In a detailed portrait of the kind of lives rarely given a media spotlight, Robin Poor Bear is an Oglala Sioux woman living on North Dakota's Spirit Lake Reservation. She's facing down incredible odds while fighting to further her education, find her voice and protect her children from the very same abuses she suffered as a child.
April 3, 2013

[Mature content, viewer discretion advised.]

Part One:

How do you go on?

Filmmaker David Sutherland explores that question tonight in Kind Hearted Woman, a two-part television event from Frontline and Independent Lens.

The five-hour film, aired in two parts on PBS April 1 and 2, focuses on Robin Charboneau, a member of the Oglala Sioux tribe in North Dakota. A single mother struggling to raise her two children on the Spirit Lake Nation reservation, Charboneau faces daunting odds living in a community plagued by poverty, alcoholism, domestic violence, sexual abuse, and a systemic unwillingness to address its own worst problems.

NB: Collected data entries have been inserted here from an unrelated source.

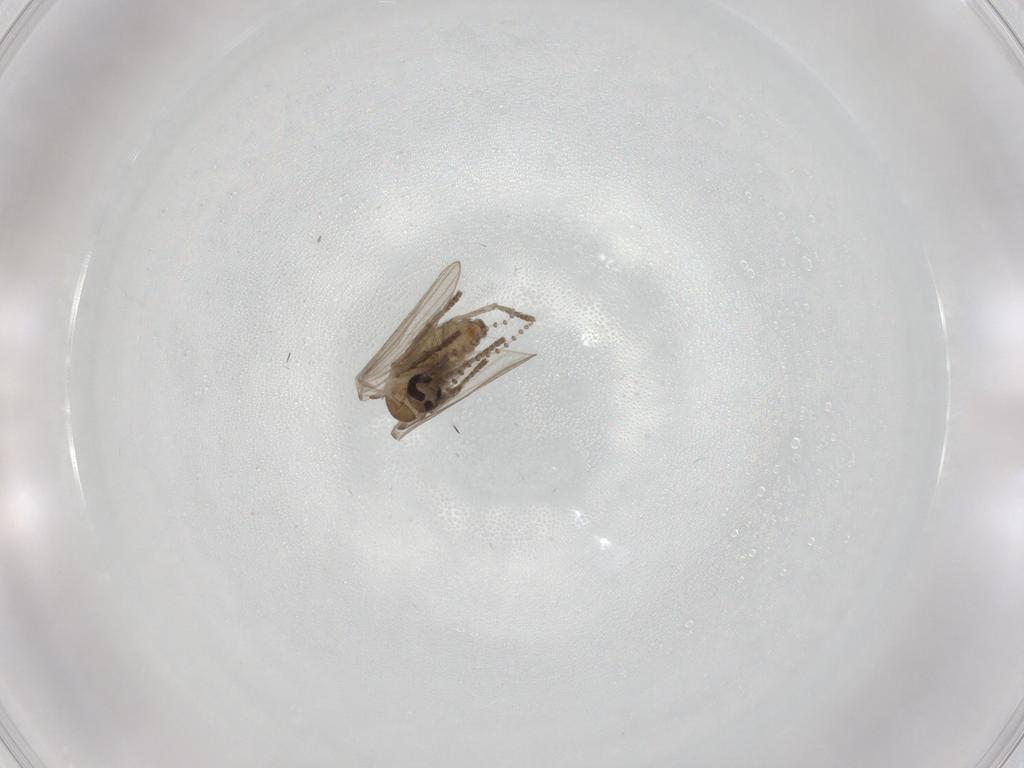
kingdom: Animalia
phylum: Arthropoda
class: Insecta
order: Diptera
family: Psychodidae
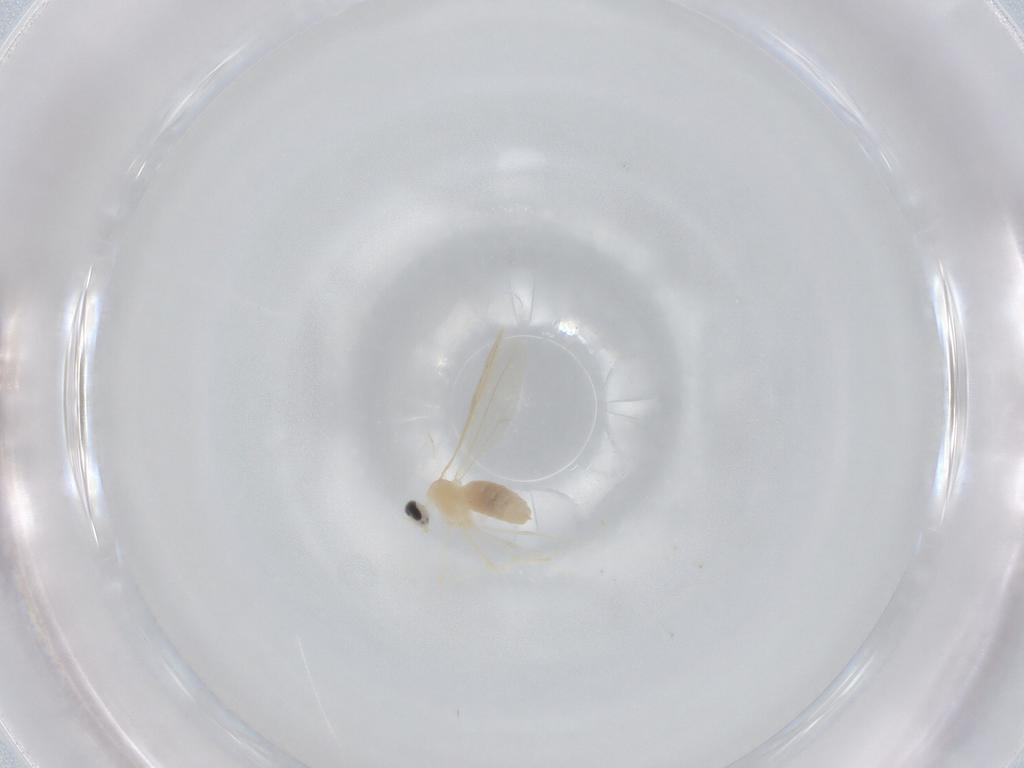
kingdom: Animalia
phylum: Arthropoda
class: Insecta
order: Diptera
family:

Charboneau’s path is made no easier by her own troubled childhood. From the age of 3 she was brutally assaulted by family members, then placed in a foster home at 13. Alcoholism, depression, and troubled relationships with abusive men, including her ex-husband, marked her young adulthood. The couple’s custody battles over their children -- daughter Darian, now 17, and son Anthony, 14 -- frame much of Sutherland’s story, which he began filming in 2008, following Charboneau as she fled the reservation and tried to establish an independent life for herself and her kids.